日本は、経済協力開発機構(OECD)の国々の内でも、ギリシャに次いでこの比率が高い国となっており、大きな問題となっていました。
低出生体重児が持つ様々なリスク
また最近、低出生体重児で生まれると、その後の子どもの健康に悪影響が起こることがわかってきました。これは、「DOHaD(ドーハッド)学説」と呼ばれ、胎児期や新生児期の環境が将来の健康を左右するとされています。胎児期に栄養失調にさらされると、小さく生まれやすくなるとともに、食糧難でも生き延びられるように、胎児の遺伝子が変化します。

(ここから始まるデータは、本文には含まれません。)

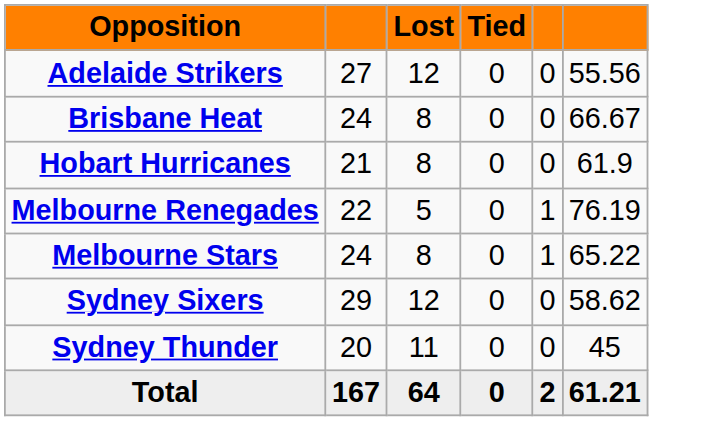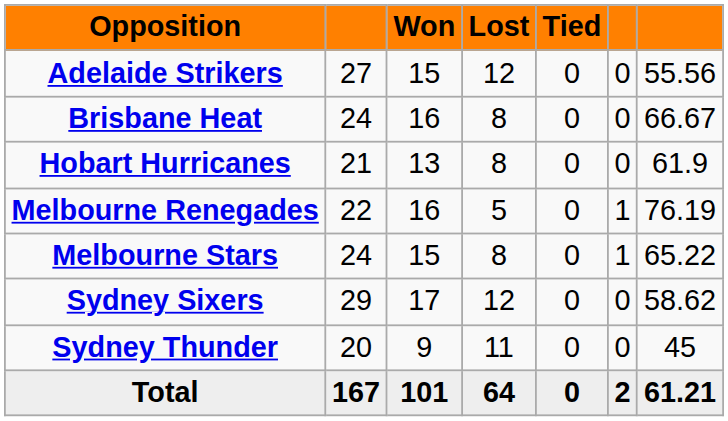+ column: Won | 15 | 16 | 13 | 16 | 15 | 17 | 9 | 101
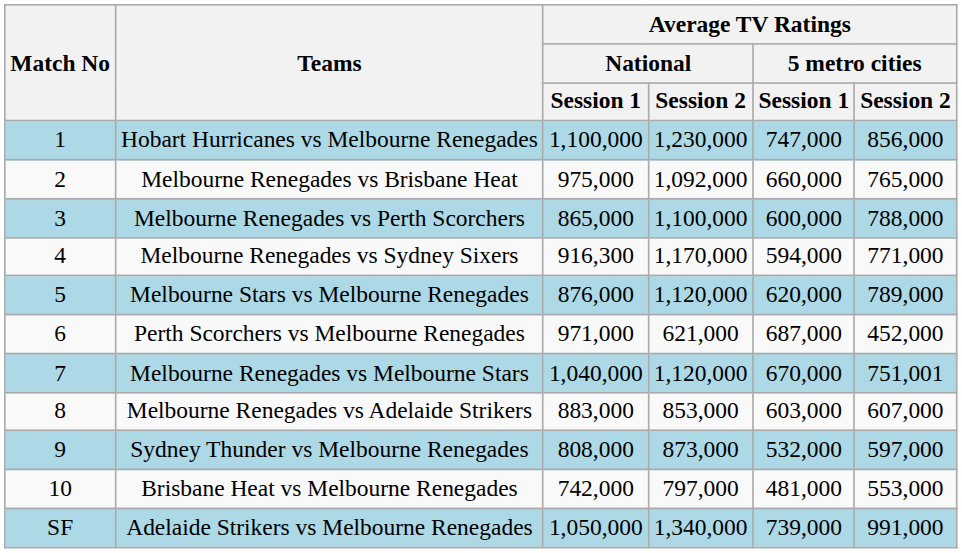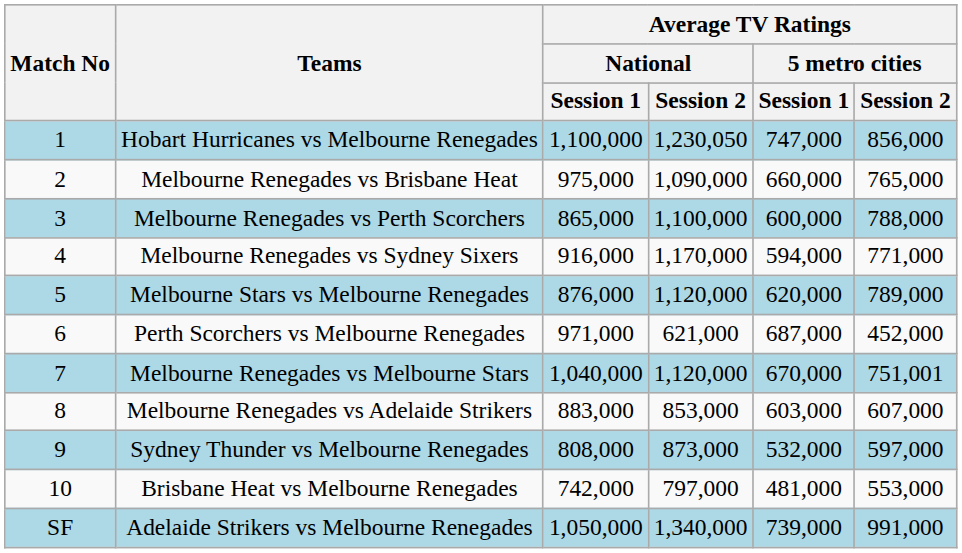Hobart Hurricanes vs Melbourne Renegades | Average TV Ratings / National / Session 2: 1,230,000 -> 1,230,050
Melbourne Renegades vs Brisbane Heat | Average TV Ratings / National / Session 2: 1,092,000 -> 1,090,000
Melbourne Renegades vs Sydney Sixers | Average TV Ratings / National / Session 1: 916,300 -> 916,000
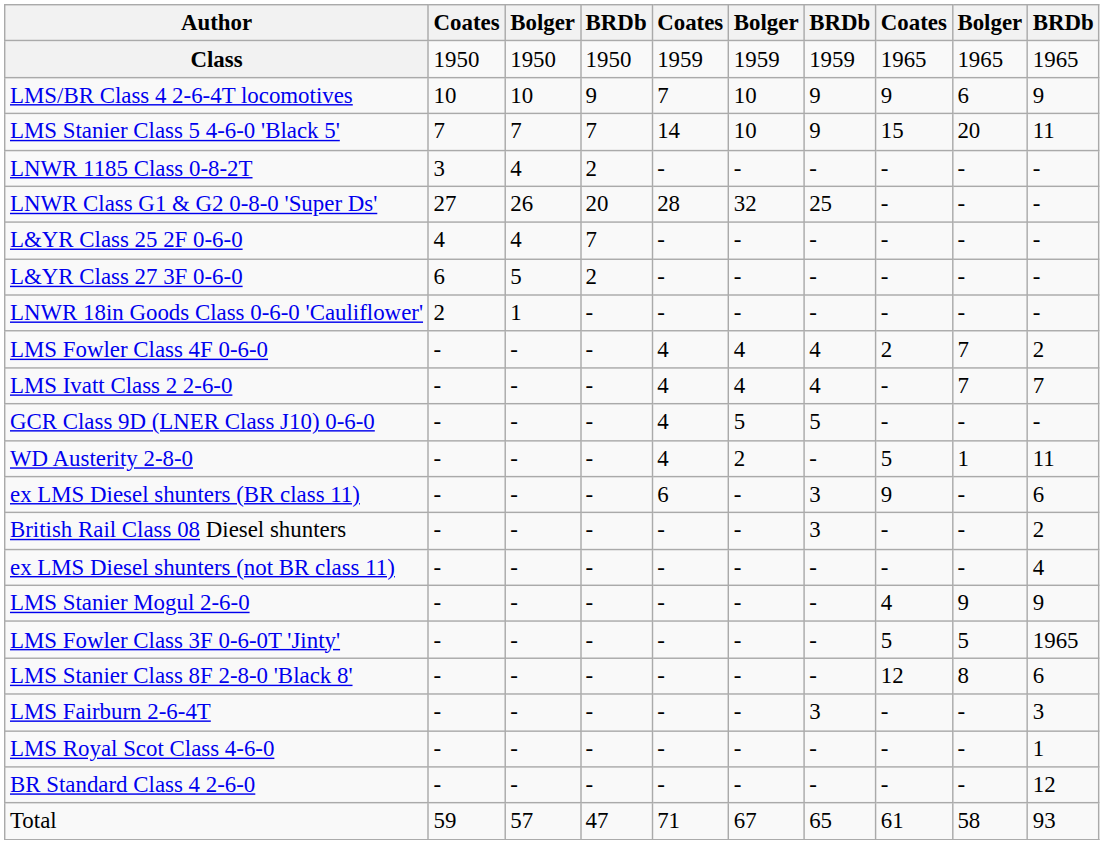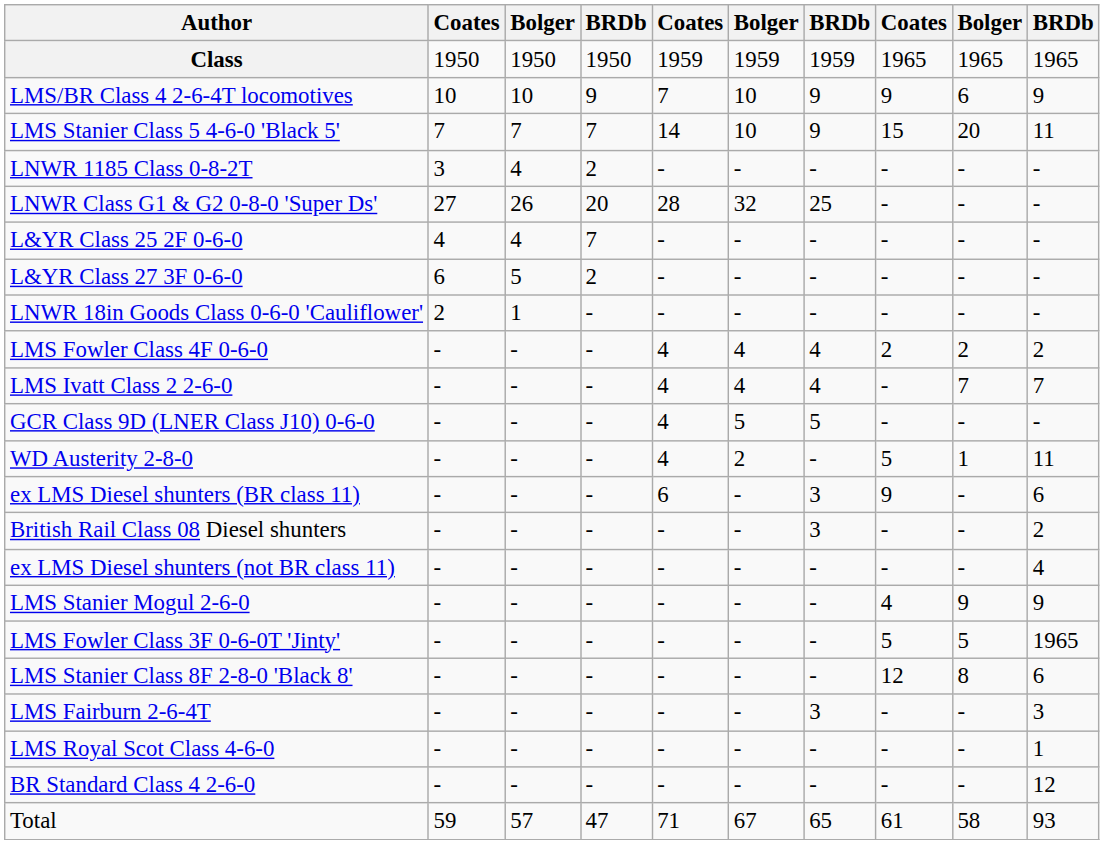LMS Fowler Class 4F 0-6-0 | column 9: 7 -> 2
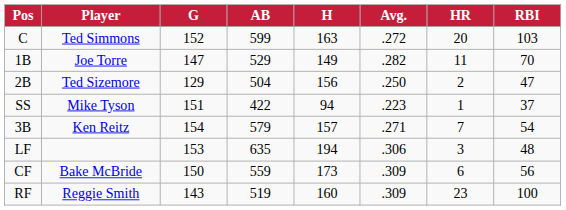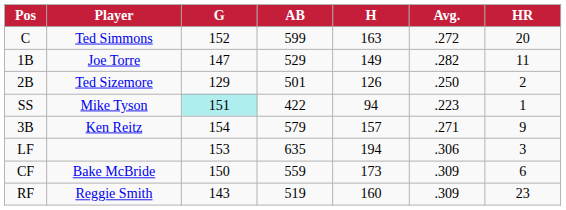- column: RBI | 103 | 70 | 47 | 37 | 54 | 48 | 56 | 100
2B | AB: 504 -> 501
2B | H: 156 -> 126
SS | G: no background -> paleturquoise background
3B | HR: 7 -> 9
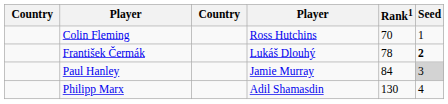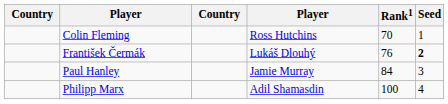František Čermák | Rank1: 78 -> 76
Paul Hanley | Seed: lightgrey background -> no background
Philipp Marx | Rank1: 130 -> 100
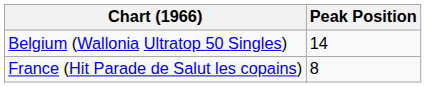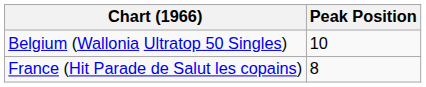Belgium (Wallonia Ultratop 50 Singles) | Peak Position: 14 -> 10
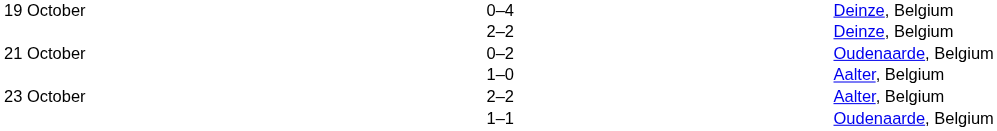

しかし、現在の状況では、生後の子どもは食料が豊富な環境で育つことが多いため、変化した遺伝子を持つ赤ちゃんは、成人して生活習慣病になりやすいと言われています。さらに、低出生体重児で生まれた赤ちゃんは、生活習慣病以外にも統合失調症、慢性呼吸器症候群、骨粗しょう症など、様々な疾患リスクが上昇するとことが明らかにされてきています。
低出生体重児となるリスクを軽減させる体重は?
この低出生体重児の発生頻度を低下させるために、日本産科婦人科学会は2021年3月に新しい妊娠中の体重増加の推奨値を発表しました。この推奨値を決めるために、日本産科婦人科学会は、日本産科婦人科学会の認定指導施設などで2015~17年に出産した妊婦約42万人のデータを基に、新しい体重増加の数値を設定しました。
新しい数値は、低出生体重児、早産、緊急帝王切開、妊娠高血圧症候群、巨大児などの発生率が最も低くなるなど、妊婦さんと赤ちゃんにとって妊娠・出産のリスクの発生率が最も低くなった体重増加数値を算出し、その値を中心に3㎏の幅をもたせました。また、この数値は、妊娠前の体重により、4グループ(BMI:18.5未満、18.5以上25.0未満、25.0以上30.0未満、30.0以上)に分け算出しています(表1)。この推奨値により、今後低出生体重児の発生頻度を低下するとよいですね。
妊娠週数別に見る体重増加の目安
これらの推奨値は分娩時点での推奨体重ですので、妊娠経過中にどの程度の増加であればよいか、なかなか判断しにくいと思われた方も多いと思います。。そこで最近、研究報告のあった妊娠週数別の体重増加の目安値についてご紹介します。(Morisaki N, et al. J Epidemiol. 2021 Aug 28. doi: 10.2188/jea.JE20210049. Online ahead of print.PMID: 34456196 )。この研究は、環境省の「子どもの健康と環境に関する全国調査(エコチル調査)」の約10万人の妊婦の情報を用いて、日本人女性の「妊娠週数別体重増加」の分布、および現行の「妊娠中の体重増加の目安」を満たすために必要な「妊娠週数別体重増加量」を、妊娠前体重別に算出しています。この体重増加曲線は、この研究者の森崎先生が所属する国立成育医療研究センターのホームページからもダウンロードできます(図1)。
妊娠前からの体重管理が大切である理由
皆さんも、このグラフを用いて妊娠中の体重管理を行い、そしてより健康な赤ちゃんを出産し、その後の健康な発育に繋げてください。しかし、臨床の現場では、BMI18.5未満の妊婦さんの多くはもともと食が細く、赤ちゃんの将来の健康のために「もっと食べて太りなさい」と言っても、今まで以上に食べられないもの現実です。このような方は、ご自身が妊娠するためにも、また妊娠中のトラブル回避や出産後の赤ちゃんの将来の健康のためにも、妊娠前から体重を増やしていくことを意識してください。
現在の日本の20代の約20%、30歳代でも約15%の方がBMI18.5未満です。妊娠直前の時点で低体重の人は、低出生体重児を出産する傾向が高いと言われています。すなわち、日本で低出生体重児の割合がOECD加盟国において高いのは、妊娠時の体重増加制限指導だけではなく、妊娠前のBMIが低値である人が多いことも、要因の一つです。このことからも、将来の自分や赤ちゃんのために妊娠前から体重について意識し、子どもの将来の健康を守ってあげてください。